The Eversolo Play's impulse response with PCM data (fig.10) revealed that the reconstruction filter is a long minimum-phase type, with all the ringing following the single sample at 0dBFS. The magenta and red traces in fig.10 show the ultrasonic rolloff of the Play's digital inputs with white-noise data sampled at 44.1kHz. The traces reach full stop-band attenuation just above half the sample rate (indicated by the vertical green line). The aliased image at 25kHz of a 19.1kHz tone at 0dBFS (cyan, blue) is suppressed by more than 100dB. The harmonics associated with the 19.1kHz tone all lie at or below –63dB (0.07%), with the third the highest in level. The digital frequency response with data sampled at 44.1kHz, 96kHz, and 192kHz (fig.12) was flat in the audioband with a sharp rolloff just below half of the two lower sample rates. As expected from the analog input frequency response (fig.1), the response with 192kHz data didn't extend much higher in frequency than with 96kHz data.
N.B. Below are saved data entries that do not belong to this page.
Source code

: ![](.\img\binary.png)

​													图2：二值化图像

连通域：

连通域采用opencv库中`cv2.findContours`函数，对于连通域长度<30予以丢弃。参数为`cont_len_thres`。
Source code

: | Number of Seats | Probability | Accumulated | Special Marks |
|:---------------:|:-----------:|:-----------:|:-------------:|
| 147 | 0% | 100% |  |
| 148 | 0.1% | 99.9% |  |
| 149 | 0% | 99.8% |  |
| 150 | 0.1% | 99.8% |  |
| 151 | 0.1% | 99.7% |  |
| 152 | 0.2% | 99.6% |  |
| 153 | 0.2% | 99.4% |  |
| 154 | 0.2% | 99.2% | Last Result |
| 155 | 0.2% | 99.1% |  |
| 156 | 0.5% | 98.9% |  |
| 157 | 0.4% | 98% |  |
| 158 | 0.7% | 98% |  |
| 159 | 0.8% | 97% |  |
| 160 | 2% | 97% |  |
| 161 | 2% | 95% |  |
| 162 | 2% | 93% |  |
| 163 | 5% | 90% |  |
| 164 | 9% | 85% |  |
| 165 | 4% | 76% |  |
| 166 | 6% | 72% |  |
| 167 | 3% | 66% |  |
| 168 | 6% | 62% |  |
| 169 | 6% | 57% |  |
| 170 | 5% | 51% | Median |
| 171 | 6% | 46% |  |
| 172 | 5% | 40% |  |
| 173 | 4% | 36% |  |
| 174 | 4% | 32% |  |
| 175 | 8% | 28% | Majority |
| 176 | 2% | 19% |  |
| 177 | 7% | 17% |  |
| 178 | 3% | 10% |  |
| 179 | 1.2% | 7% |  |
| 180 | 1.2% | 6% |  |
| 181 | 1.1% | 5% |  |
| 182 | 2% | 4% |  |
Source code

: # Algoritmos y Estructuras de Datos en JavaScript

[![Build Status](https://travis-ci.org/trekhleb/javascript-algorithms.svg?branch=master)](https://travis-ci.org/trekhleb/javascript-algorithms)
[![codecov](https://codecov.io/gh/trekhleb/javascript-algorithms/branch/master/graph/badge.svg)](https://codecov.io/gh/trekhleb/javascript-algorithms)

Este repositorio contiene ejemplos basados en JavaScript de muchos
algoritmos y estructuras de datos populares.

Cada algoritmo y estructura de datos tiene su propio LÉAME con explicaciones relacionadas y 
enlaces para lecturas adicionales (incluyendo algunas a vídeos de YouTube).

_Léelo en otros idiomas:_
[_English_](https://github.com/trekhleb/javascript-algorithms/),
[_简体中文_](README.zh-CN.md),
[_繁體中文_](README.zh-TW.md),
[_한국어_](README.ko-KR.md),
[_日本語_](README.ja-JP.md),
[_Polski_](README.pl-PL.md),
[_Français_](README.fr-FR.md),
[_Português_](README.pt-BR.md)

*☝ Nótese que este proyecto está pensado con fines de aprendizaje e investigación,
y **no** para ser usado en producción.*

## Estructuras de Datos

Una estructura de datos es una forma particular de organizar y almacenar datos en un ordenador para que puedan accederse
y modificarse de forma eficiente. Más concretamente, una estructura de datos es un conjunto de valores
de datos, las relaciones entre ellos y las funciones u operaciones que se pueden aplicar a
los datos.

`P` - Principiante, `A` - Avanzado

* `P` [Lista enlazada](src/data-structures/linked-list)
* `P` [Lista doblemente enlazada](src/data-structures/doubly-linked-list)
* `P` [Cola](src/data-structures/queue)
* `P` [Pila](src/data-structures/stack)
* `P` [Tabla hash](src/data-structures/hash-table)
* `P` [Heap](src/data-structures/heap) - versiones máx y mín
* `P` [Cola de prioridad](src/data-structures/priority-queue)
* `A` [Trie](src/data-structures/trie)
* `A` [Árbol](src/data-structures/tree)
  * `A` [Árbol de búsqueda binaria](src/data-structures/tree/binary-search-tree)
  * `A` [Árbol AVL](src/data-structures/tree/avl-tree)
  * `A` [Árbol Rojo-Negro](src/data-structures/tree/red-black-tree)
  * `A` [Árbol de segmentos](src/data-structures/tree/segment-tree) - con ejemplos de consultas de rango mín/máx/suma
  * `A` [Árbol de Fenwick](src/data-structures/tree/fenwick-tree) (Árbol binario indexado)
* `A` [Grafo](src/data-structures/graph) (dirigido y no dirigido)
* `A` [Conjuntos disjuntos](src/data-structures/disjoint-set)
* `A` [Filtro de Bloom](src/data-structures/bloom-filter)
Fig.13 Eversolo Play, digital inputs, spectrum with noise and spuriae of dithered 1kHz tone at –90dBFS with: 16-bit data (left channel green, right gray), 24-bit data (left blue, right red) (20dB/vertical div.).
Fig.14 Eversolo Play, digital inputs, waveform of undithered 1kHz sinewave at –90.31dBFS, 16-bit data (left channel blue, right red).
Fig.15 Eversolo Play, digital inputs, waveform of undithered 1kHz sinewave at –90.31dBFS, 24-bit data (left channel blue, right red).
An increase in bit depth from 16 to 24, with dithered data representing a 1kHz tone at –90dBFS, dropped the Play's noisefloor by 12dB (fig.13), which implies a measured resolution of 18 bits. With undithered data representing a tone at exactly –90.31dBFS, the waveform was symmetrical, with negligible DC offset, and the three DC voltage levels described by the data were clearly defined, though overlaid with random noise (fig.14). With undithered 24-bit data (fig.15), the Play output a relatively clean sinewave.
Fig.16 Eversolo Play, high-resolution jitter spectrum of analog output signal, 11.025kHz at –6dBFS, sampled at 44.1kHz with LSB toggled at 229Hz: 16-bit CD data (left channel blue, right red). Center frequency of trace, 11.025kHz; frequency range, ±3.5kHz.
The Play's digital inputs offered good rejection of data-related jitter. Fig.13 shows the output spectrum when I played a CD-R on which I had recorded 16-bit J-Test data. The odd-order harmonics of the undithered low-frequency, LSB-level squarewave all lie at the correct levels, shown by the green line, though the central spike that represents the high-level tone at one-quarter the sample rate (Fs/4) is surrounded by a symmetrical increase in the level of the random noisefloor. Repeating this analysis with 16-bit TosLink and Roon data gave similar results, except that the pair of sidebands closest to the 11.025kHz tone was 5dB too high in level.
Fig.17 Eversolo Play, eye pattern of coaxial S/PDIF output carrying 16-bit, 44.1kHz J-Test data (±400mV vertical scale, 175ns horizontal scale).
In addition to its loudspeaker and subwoofer outputs, the Play has a coaxial S/ PDIF data output. With the J-Test CD-R, this output's eye pattern plotted over one "unit cycle" was wide open, with no blurring of the leading and trailing edges (fig.17). The average jitter level, assessed with a 50Hz–100kHz bandwidth, was very low, at 340.5ps.